In the Pence case, FBI agents did show up, with his consent, to retrieve files his lawyers had identified as potentially classified. But the government also gave Pence’s team considerable deference. According to the Jan. 22 letter from Pence’s lawyer, the Archives “determined it would be appropriate for the Vice President’s agents to transport the four boxes”—now cleansed of documents with classified markings, but still containing other government records—to Washington, D.C. for a Presidential Records Act review of remaining material by the Archives. And that’s exactly what they did.
In fact, Pence’s lawyers were the ones who segregated material inside the boxes before handing them over.

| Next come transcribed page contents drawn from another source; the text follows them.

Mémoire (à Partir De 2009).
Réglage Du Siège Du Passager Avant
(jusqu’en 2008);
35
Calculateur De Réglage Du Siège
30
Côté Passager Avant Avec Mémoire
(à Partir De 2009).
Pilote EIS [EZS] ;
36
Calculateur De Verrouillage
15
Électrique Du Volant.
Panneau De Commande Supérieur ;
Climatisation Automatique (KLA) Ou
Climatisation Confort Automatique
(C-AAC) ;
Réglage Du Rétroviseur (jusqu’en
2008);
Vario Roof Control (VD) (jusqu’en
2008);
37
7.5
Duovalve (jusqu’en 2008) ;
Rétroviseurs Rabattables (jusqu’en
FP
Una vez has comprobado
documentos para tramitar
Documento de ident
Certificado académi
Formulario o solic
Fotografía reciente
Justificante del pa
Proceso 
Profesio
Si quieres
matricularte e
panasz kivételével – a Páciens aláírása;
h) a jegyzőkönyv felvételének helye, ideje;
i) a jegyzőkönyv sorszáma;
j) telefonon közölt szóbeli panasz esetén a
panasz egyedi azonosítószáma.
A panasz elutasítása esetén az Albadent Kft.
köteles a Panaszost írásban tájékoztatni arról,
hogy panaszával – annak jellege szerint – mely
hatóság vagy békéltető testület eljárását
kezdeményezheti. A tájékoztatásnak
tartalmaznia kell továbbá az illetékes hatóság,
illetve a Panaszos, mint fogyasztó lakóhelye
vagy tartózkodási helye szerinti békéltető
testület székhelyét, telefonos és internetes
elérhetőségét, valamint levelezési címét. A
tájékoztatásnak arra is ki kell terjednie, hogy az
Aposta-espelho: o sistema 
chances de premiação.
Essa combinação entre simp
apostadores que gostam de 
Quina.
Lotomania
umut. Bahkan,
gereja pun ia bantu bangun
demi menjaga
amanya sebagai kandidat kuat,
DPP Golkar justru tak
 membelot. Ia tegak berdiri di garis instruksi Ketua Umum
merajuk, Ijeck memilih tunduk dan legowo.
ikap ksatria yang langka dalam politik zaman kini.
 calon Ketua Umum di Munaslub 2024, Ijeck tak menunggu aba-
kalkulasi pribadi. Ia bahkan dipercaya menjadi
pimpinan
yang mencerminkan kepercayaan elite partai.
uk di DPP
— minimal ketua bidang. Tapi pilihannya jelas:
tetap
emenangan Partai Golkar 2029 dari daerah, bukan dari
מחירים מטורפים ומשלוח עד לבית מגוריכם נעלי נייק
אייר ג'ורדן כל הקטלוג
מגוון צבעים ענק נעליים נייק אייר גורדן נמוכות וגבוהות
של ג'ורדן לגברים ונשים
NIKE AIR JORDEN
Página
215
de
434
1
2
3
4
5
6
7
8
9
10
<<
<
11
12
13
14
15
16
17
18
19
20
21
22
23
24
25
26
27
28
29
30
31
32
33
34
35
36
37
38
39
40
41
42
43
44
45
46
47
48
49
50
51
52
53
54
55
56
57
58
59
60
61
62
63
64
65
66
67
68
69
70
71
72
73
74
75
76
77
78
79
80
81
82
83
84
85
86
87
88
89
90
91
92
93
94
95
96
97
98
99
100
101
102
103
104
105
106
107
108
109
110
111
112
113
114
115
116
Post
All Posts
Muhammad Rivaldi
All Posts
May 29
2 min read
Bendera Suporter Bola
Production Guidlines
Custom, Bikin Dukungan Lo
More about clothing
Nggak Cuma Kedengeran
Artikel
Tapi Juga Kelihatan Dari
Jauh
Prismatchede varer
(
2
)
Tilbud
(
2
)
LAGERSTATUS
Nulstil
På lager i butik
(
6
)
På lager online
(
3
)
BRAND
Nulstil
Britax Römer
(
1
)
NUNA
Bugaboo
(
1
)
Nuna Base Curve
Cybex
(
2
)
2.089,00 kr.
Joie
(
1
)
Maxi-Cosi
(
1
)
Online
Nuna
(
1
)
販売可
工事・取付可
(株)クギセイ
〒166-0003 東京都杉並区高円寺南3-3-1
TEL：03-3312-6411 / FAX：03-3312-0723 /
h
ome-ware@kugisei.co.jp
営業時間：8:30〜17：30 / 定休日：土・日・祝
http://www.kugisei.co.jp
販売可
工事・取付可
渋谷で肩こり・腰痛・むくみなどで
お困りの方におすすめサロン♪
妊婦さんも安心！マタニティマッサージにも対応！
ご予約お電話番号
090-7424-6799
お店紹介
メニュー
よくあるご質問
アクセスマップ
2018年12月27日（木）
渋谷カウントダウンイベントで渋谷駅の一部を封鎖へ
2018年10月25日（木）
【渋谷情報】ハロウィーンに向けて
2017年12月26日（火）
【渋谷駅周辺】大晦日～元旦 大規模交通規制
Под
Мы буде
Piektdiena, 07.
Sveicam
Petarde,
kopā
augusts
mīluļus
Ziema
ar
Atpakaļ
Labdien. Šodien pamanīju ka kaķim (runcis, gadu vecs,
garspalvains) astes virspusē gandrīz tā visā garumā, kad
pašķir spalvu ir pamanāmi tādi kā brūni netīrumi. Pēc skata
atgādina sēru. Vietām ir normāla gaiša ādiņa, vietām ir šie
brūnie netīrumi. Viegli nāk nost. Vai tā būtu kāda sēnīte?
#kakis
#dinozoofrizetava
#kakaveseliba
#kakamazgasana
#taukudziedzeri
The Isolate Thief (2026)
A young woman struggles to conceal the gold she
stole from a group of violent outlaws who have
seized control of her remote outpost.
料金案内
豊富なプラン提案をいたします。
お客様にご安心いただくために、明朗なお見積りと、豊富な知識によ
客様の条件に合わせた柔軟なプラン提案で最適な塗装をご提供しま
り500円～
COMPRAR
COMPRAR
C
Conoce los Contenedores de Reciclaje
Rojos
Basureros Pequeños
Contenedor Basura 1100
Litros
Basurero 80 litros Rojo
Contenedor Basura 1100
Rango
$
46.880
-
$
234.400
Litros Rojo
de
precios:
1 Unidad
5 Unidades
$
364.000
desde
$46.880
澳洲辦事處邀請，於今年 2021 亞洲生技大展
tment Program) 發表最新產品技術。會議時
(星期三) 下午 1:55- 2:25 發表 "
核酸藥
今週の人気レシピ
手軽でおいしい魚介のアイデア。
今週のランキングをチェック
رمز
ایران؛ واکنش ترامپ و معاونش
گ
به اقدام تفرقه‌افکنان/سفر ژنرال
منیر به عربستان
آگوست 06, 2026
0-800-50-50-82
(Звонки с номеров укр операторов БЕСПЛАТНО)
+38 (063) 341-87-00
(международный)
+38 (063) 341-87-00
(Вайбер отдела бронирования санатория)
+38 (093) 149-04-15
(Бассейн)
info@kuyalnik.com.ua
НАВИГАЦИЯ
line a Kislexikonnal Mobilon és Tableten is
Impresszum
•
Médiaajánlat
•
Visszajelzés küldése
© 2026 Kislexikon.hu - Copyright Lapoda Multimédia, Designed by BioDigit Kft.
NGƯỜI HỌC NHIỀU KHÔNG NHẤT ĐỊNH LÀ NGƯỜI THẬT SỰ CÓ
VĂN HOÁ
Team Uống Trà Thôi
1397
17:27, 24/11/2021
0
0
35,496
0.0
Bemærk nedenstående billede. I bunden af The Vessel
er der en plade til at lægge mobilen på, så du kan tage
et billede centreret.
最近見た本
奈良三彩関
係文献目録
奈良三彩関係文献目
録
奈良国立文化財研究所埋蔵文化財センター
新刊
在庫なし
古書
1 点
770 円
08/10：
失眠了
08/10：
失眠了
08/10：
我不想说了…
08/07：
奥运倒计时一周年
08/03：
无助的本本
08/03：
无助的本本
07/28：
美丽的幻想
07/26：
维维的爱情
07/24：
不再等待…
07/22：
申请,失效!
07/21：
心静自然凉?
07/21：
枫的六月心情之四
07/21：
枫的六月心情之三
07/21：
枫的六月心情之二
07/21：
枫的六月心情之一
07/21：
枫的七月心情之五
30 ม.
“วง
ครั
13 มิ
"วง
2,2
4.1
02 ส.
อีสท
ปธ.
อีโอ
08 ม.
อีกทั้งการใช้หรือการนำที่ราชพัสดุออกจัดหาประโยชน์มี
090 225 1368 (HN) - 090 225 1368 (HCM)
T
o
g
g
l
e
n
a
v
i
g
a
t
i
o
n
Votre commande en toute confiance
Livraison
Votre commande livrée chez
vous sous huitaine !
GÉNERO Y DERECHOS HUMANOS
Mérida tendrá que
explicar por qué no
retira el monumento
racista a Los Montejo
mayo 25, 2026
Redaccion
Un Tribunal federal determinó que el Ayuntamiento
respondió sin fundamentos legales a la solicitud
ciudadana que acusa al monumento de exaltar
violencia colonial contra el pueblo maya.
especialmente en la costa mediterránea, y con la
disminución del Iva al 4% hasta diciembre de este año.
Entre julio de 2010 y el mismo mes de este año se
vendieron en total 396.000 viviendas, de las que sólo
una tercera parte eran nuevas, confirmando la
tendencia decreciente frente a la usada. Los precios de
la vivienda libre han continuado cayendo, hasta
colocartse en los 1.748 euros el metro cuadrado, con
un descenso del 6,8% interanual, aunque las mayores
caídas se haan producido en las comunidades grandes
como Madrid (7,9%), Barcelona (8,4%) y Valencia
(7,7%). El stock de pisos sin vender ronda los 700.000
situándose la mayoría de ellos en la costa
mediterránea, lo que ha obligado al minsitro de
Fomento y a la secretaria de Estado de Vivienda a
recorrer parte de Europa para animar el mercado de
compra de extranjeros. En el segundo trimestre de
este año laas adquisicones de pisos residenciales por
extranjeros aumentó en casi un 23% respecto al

According to the Jan. 22 letter, during a “review by the Vice President’s personal attorney,” “attorney-client privileged materials . . . were placed in sealed and clearly labeled envelopes” in the boxes, in the same “order in which they were discovered.”
None of the Republican claims about Pence holds up. His aides and lawyers told various stories about where the documents came from. He stored the documents in at least two unsecured locations. The boxes were taped, but as conservatives are happy to point out in Biden’s case, tape is easily removed. Pence’s lawyers took longer to inform the government than Biden’s lawyers did. They didn’t tell Congress or the public for eight days—longer than the six days Republicans say was inexcusable in Biden’s case. The government allowed Pence’s team, like Biden’s, to manage custody of documents that need to be inspected. And DOJ kept its mouth shut about Pence’s documents, as it had about Biden’s.
That doesn’t make Pence a liar or spy. He’s just a fallible politician who lost track of documents in what seems to be a poorly managed system for monitoring the flow of classified material. Like Biden, Pence cooperated with the government, and the government, in turn, cooperated with him. Nobody had to issue a subpoena or get a court order to recover his documents.
Only one guy, Trump, required that kind of escalation. And it isn’t because he was a Republican. He could have cooperated like Pence and Biden. He didn’t.
Correction (January 27, 2023, 9 p.m. EST): Due to an error that arose during editing, the sentence above that reads “Pence didn’t tell Congress—or anyone else outside of the Archives and DOJ, apparently—until Jan. 24.” originally gave the date Jan. 23.